──────── Estratto del documento ────────
CRONACA – Sabato sera un nuovo episodio ha scosso il Pronto Soccorso dell’Ospedale dei Castelli, dove un uomo di 30 anni, originario di Nettuno, ha aggredito violentemente una guardia giurata Italpol, ferendola gravemente.
Il giovane era stato trasportato d’urgenza al pronto soccorso a bordo di un’ambulanza del 118, dopo aver seminato il panico nella propria abitazione a Nettuno. L’allarme era scattato nel tardo pomeriggio, quando alcuni vicini avevano contattato i carabinieri della Compagnia di Anzio per segnalare urla e minacce provenienti dall’appartamento dove il trentenne, presumibilmente sotto l’effetto di droga e alcol, stava devastando casa e minacciando i genitori anziani.
All’arrivo delle forze dell’ordine, il giovane è stato contenuto e sedato sul posto dai sanitari, quindi trasferito presso il nosocomio di Ariccia, sede del servizio di psichiatria aziendale. Ma una volta arrivato in pronto soccorso, con l’effetto della sedazione ormai svanito, la situazione è precipitata nuovamente.
Il paziente ha dato in escandescenze, minacciando medici e infermieri in servizio. Sono subito intervenute le guardie giurate dell’Italpol, operative h24 all’interno del NOC, vista la presenza solo mattutina (8–14) del presidio fisso di polizia.
A farne le spese è stata una delle guardie, un sessantenne che ha tentato di bloccare il trentenne durante un violento tentativo di fuga e aggressione. Ne è nata una colluttazione nel corso della quale l’agente ha riportato la frattura del polso e altri traumi, con una prognosi di circa 40 giorni.
Nel frattempo, sono stati chiamati i carabinieri della stazione di Ariccia, che dopo diversi minuti di tensione sono riusciti a bloccare definitivamente il soggetto e a trarlo in arresto con le accuse di aggressione e violenza a pubblico ufficiale, con lesioni gravi. Il trentenne è atteso oggi davanti al giudice del Tribunale di Velletri per rispondere delle sue azioni.
────────
* Istruzioni:
a: Riporta tutti i comuni nominati nella cronaca dell'aggressione al Pronto Soccorso dell'Ospedale dei Castelli.
b: Rispondi a queste domande sulla cronaca dell'aggressione:
(i) Chi ha avvisato i carabinieri della Compagnia di Anzio?
(ii) In quale fascia oraria è attivo il presidio fisso di polizia del NOC?
(iii) Quale prognosi ha ricevuto la guardia ferita?
c: Prosegui la cronaca dell'aggressione al Pronto Soccorso di Ariccia dal punto in cui termina.
Le voci del dataset non servono per svolgere alcun compito.
──────── Dati estratti ────────
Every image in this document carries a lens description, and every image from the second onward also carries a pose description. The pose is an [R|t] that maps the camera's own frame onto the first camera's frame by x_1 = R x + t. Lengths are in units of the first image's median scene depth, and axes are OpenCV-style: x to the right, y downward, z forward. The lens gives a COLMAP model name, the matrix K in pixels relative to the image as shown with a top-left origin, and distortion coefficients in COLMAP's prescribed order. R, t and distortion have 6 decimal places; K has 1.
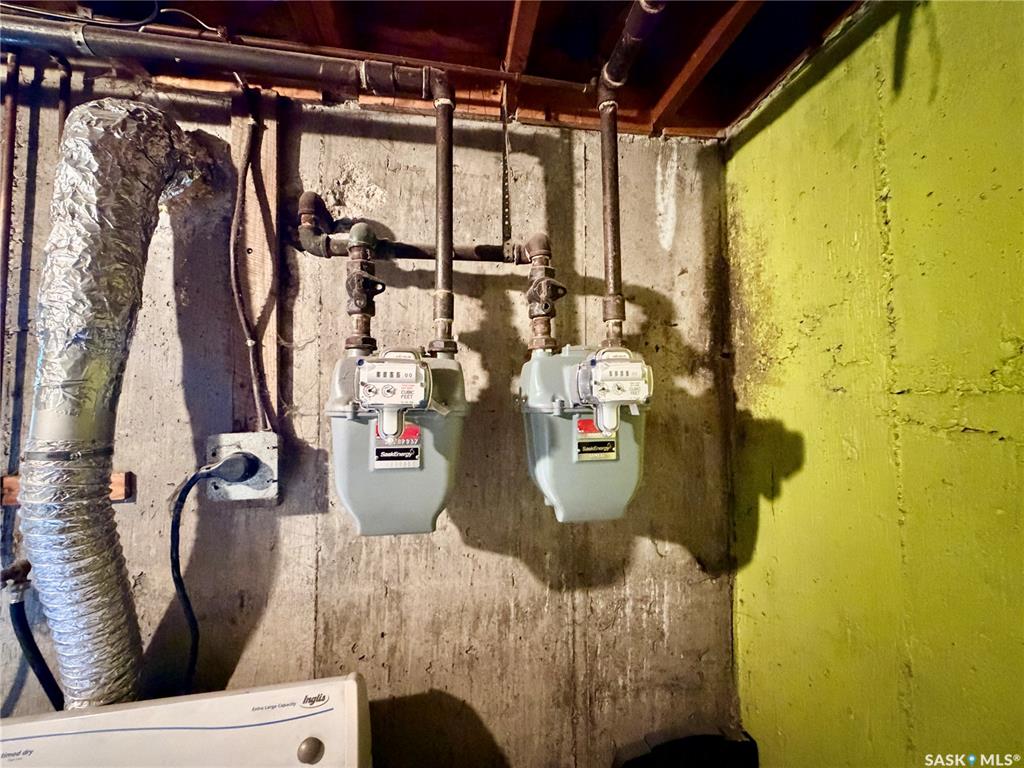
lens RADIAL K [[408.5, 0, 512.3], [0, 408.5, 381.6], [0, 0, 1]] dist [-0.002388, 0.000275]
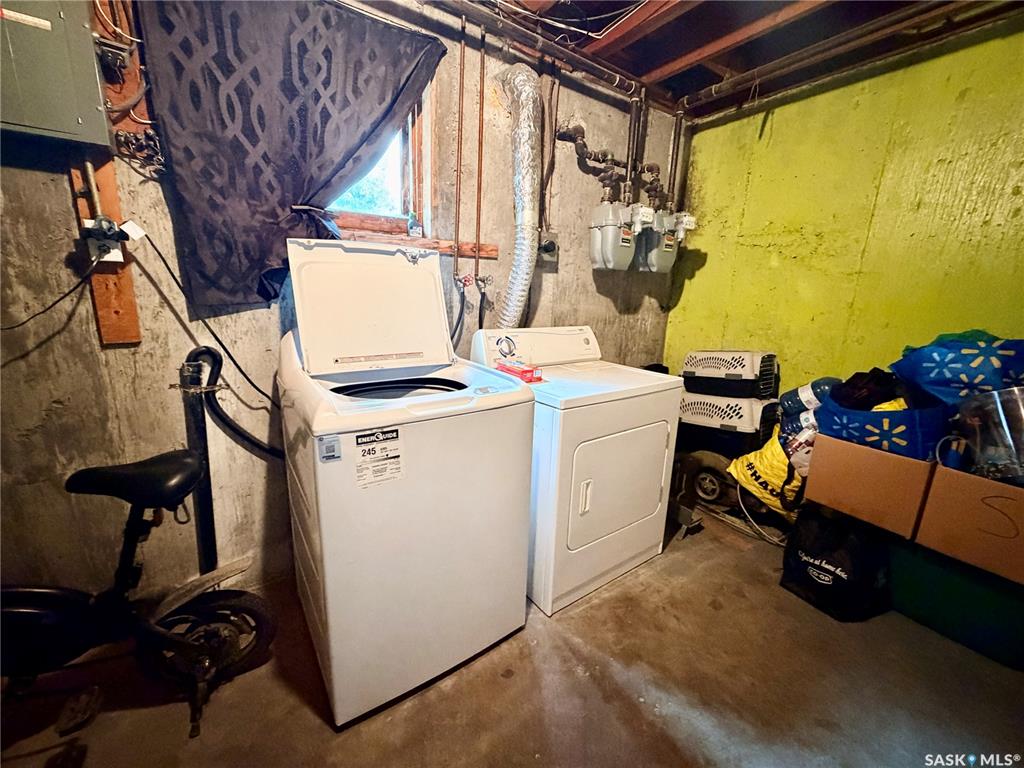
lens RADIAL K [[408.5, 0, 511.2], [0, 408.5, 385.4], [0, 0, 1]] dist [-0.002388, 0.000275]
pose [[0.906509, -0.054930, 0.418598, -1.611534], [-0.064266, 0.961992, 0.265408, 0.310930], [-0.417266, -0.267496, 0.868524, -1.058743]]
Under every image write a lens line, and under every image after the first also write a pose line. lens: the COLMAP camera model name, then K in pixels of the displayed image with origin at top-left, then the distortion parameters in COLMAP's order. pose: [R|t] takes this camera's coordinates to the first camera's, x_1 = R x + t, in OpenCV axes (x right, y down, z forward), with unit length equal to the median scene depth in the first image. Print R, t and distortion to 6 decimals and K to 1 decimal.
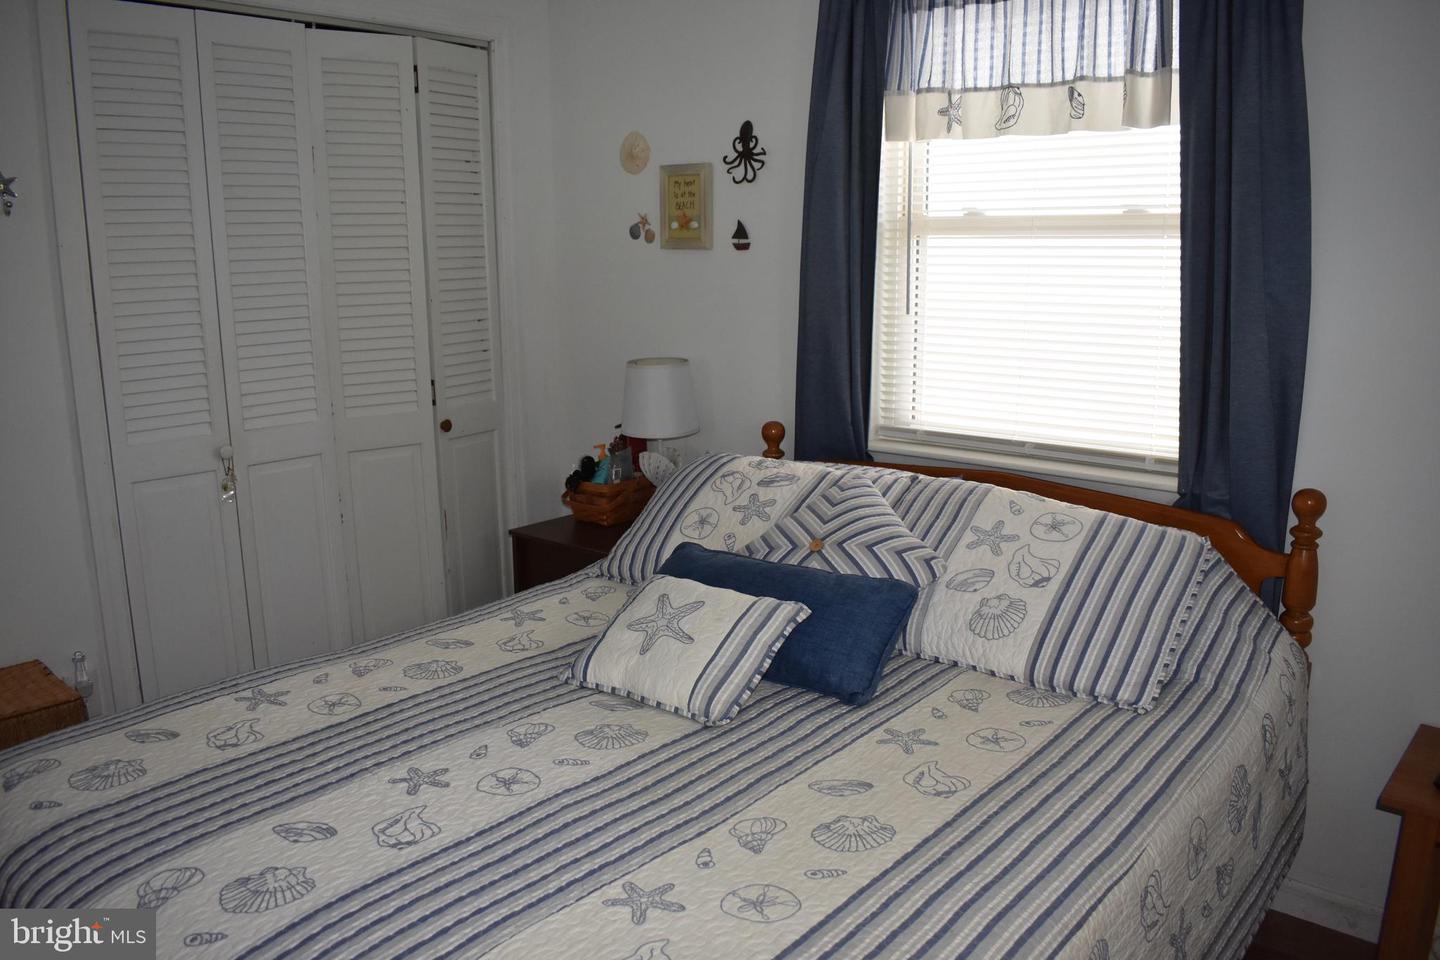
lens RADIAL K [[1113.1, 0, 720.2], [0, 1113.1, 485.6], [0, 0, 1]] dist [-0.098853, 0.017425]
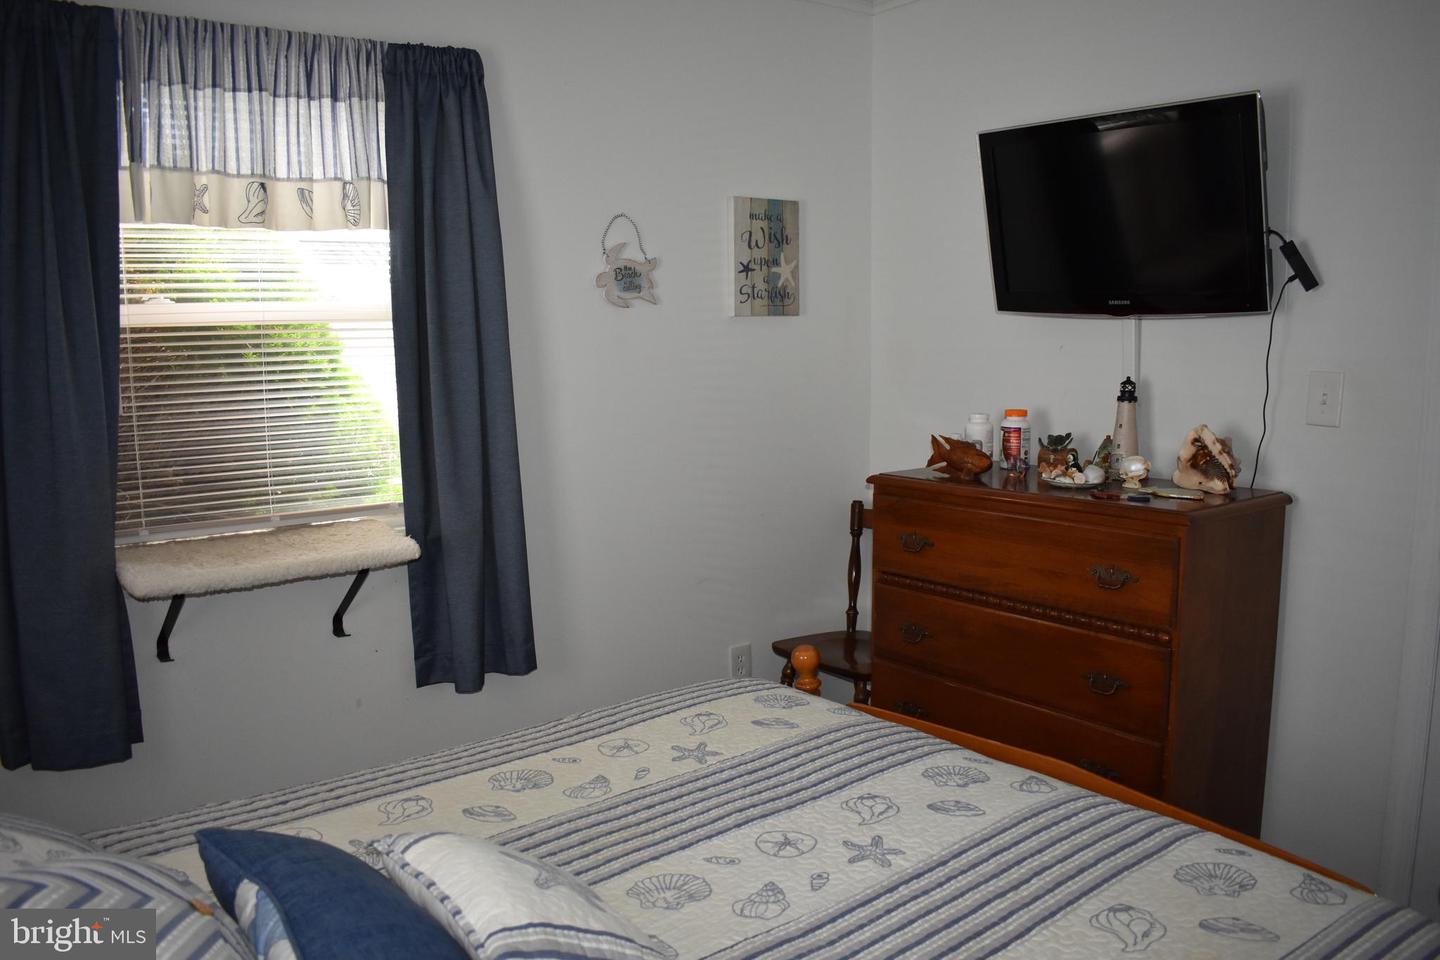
────────
* Risposte ai compiti:
a: Nettuno, Anzio, Ariccia, Velletri

b:
(i) Alcuni vicini.
(ii) Dalle 8 alle 14, solo la mattina.
(iii) Circa 40 giorni.

c:
Non si tratta purtroppo di un caso isolato. Sempre più spesso i pronto soccorso del territorio si trovano teatro di episodi di violenza. A Colleferro, nei mesi scorsi, una guardia giurata 40enne è stata aggredita da un 50enne in preda a una crisi violenta. A fine maggio, presso lo stesso Ospedale dei Castelli, una giovane infermiera è stata colpita al volto da una paziente agitata appena arrivata in ambulanza.
In seguito a questi episodi, la Cgil Funzione Pubblica aveva già lanciato un appello urgente per il rafforzamento della sicurezza nelle strutture sanitarie d’emergenza. I sindacati sottolineano come i pronto soccorso siano sempre più affollati e carenti di personale specializzato per la gestione di pazienti psichiatrici o in stato alterato, in contesti spesso inadatti e sovraccarichi.
Il tema della sicurezza negli ospedali torna con prepotenza al centro del dibattito pubblico, mentre medici, infermieri e operatori della sicurezza continuano a operare quotidianamente in condizioni sempre più critiche.